“Free Trade” Run Amok: Canada Challenges U.S. Laws Reining In Banks
We noted in 2013 that the Trans Pacific Partnership (TPP) would let big banks run amok, and wouldincrease the cost of consumer loans.
Ellen Brown asked last month:
Under the TPP, could the US government be sued and be held liable if it decided to stop issuing Treasury debt and financed deficit spending in some other way (perhaps by quantitative easing or by issuing trillion dollar coins)?
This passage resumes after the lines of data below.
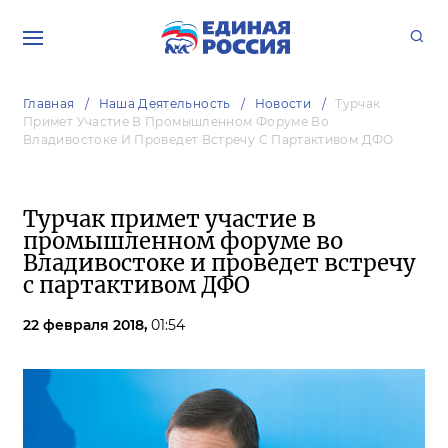
Главная
Наша Деятельность
Новости
Турчак
Примет Участие В Промышленном Форуме Во
Владивостоке И Проведет Встречу С Партактивом ДФО
Турчак примет участие в
промышленном форуме во
Владивостоке и проведет встречу
с партактивом ДФО
22 февраля 2018,
01:54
Why not, since some private companies would lose profits as a result?
Under the TPP or the TTIP (the Transatlantic Trade and Investment Partnership under negotiation with the European Union), would the Federal Reserve be sued if it failed to bail out banks that were too big to fail?
[U]nder the Netherlands-Czech trade agreement, the Czech Republic was sued in an investor-state dispute for failing to bail out an insolvent bank in which the complainant had an interest. The investor company was awarded $236 million in the dispute settlement. What might the damages be, asks Firestone, if the Fed decided to let the Bank of America fail, and a Saudi-based investment company decided to sue?
Michael Snyder noted:
[TPP] would give Wall Street banks much more freedom to trade risky derivatives ….
We’ve all been proven right …
Specifically, Reuters reports today that Canada is trying to stop enforcement of America’s law prohibiting big banks from engaging in risky “prop trading” for the banks’ own gambling profit on Canadian debt:
The U.S. ban on its banks doing proprietary trading of Canadian debt likely violates an international agreement between the nations, Canadian Finance Minister Joe Oliver said on Wednesday, urging American lawmakers to adjust the so-called Volcker Rule.